Entretanto, o MPF ressalta que os relatórios elaborados pela própria mineradora não substituem a necessidade de uma auditoria independente e da fiscalização rigorosa por parte dos órgãos públicos. A ação estipula que a recuperação das áreas afetadas só poderá ser considerada concluída após a restauração das funções ambientais, confirmada por critérios técnicos objetivos.

Interdição da Mina: Ações da ANM e Consequências Legais

A ação judicial é uma extensão das medidas já adotadas após o incidente. A ANM realizou uma vistoria na Mina de Viga, resultando na interdição total das operações. Segundo o MPF, essa decisão foi tomada após a constatação de comprometimento da infraestrutura e a falta de comprovação da segurança operacional.

Na sequência, o MPF apresentou uma medida cautelar para solicitar o bloqueio de R$ 200 milhões da Vale, como garantia para a reparação dos danos e a suspensão da transferência de direitos minerários. As vistorias realizadas indicaram que os sistemas de drenagem não eram adequados para suportar chuvas intensas, além da ausência de comunicação imediata do incidente às autoridades competentes.
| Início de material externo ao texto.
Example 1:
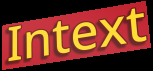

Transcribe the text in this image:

Intext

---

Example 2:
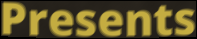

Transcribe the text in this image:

Presents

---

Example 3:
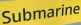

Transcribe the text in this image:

Submarine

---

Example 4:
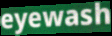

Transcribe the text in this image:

eyewash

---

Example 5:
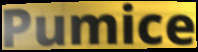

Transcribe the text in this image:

Pumice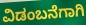
ವಿಡಂಬನೆಗಾಗಿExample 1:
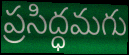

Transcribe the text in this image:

ప్రసిద్ధమగు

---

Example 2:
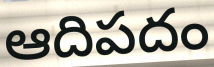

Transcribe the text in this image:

ఆదిపదం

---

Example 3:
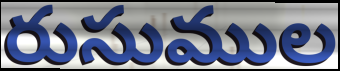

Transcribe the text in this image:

రుసుముల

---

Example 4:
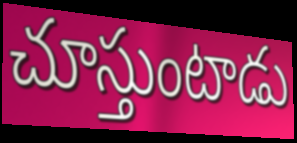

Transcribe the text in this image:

చూస్తుంటాడు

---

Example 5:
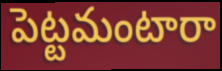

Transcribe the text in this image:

పెట్టమంటారా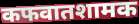
कफवातशामक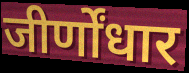
जीर्णोंधारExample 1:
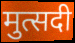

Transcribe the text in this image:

मुत्सदी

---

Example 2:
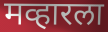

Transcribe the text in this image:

मव्हारला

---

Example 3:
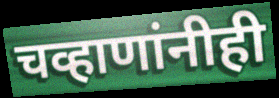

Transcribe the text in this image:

चव्हाणांनीही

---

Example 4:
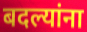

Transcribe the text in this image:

बदल्यांना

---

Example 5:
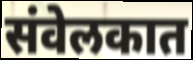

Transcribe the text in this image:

संवेलकात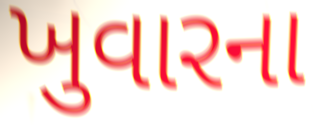
ખુવારનાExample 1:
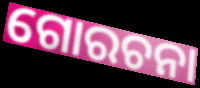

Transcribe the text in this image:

ଗୋରଚନା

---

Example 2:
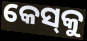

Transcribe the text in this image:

କେସ୍‌କୁ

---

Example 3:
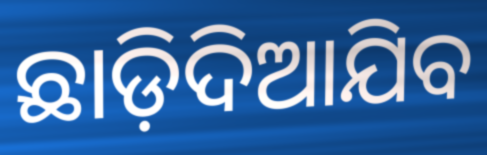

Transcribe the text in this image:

ଛାଡ଼ିଦିଆଯିବ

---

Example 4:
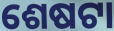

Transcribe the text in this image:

ଶେଷଟା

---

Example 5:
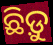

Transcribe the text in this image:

ଛିଡ଼ୁ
Tentativa de Acordo: Diálogo Frustrado com a Mineradora

Antes de recorrer ao sistema judiciário, o MPF promoveu reuniões com a Vale, o Ministério Público de Minas Gerais (MPMG) e órgãos ambientais, visando a construção de uma solução consensual. Essas tratativas resultaram em uma proposta de compromisso que incluía medidas para recuperação ambiental, revisão do sistema de drenagem e pagamento de indenizações. No entanto, o documento não foi assinado pela mineradora, o que gerou a necessidade da intervenção judicial.
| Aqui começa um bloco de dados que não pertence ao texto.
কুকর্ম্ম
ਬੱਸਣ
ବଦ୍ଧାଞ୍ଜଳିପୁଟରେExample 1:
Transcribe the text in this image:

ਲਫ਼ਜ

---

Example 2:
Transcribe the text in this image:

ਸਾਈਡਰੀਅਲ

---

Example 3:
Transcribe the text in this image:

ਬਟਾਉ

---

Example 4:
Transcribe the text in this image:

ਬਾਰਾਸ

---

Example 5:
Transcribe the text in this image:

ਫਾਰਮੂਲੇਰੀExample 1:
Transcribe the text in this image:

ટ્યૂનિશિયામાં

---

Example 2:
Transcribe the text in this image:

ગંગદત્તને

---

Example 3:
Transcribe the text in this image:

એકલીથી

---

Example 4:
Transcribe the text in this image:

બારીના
A situação ressalta a importância de um gerenciamento adequado de riscos nas operações de mineração, especialmente em regiões vulneráveis a eventos climáticos extremos. A recuperação e a segurança das operações devem ser prioridade, visando não apenas a conformidade legal, mas também a proteção do meio ambiente e das comunidades locais.
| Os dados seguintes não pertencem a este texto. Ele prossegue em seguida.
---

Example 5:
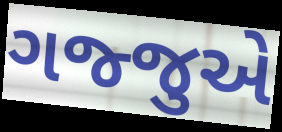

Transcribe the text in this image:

ગજ્જુએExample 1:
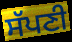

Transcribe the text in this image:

ਸੱਪਣੀ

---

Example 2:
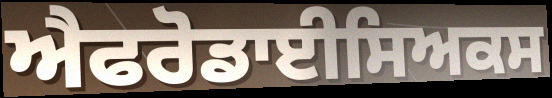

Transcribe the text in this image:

ਐਫਰੋਡਾਈਸਿਅਕਸ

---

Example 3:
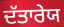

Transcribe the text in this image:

ਦੱਤਾਰੇਯ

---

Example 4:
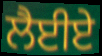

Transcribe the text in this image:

ਲੈਈਏ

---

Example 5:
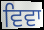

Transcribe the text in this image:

ਵਿਵਾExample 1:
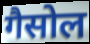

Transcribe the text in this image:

गैसोल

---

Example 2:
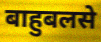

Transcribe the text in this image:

Conclusão: O Caminho para a Responsabilidade Ambiental

A ação do MPF contra a Vale S.A. evidencia a necessidade urgente de uma abordagem mais rigorosa em relação à segurança e à responsabilidade ambiental nas operações de mineração. A auditoria técnica independente e a fiscalização contínua são passos cruciais para garantir que a recuperação ambiental ocorra de forma eficaz e que eventos similares não se repitam no futuro. O compromisso com práticas sustentáveis e a transparência são fundamentais para restaurar a confiança das comunidades e stakeholders no setor de mineração.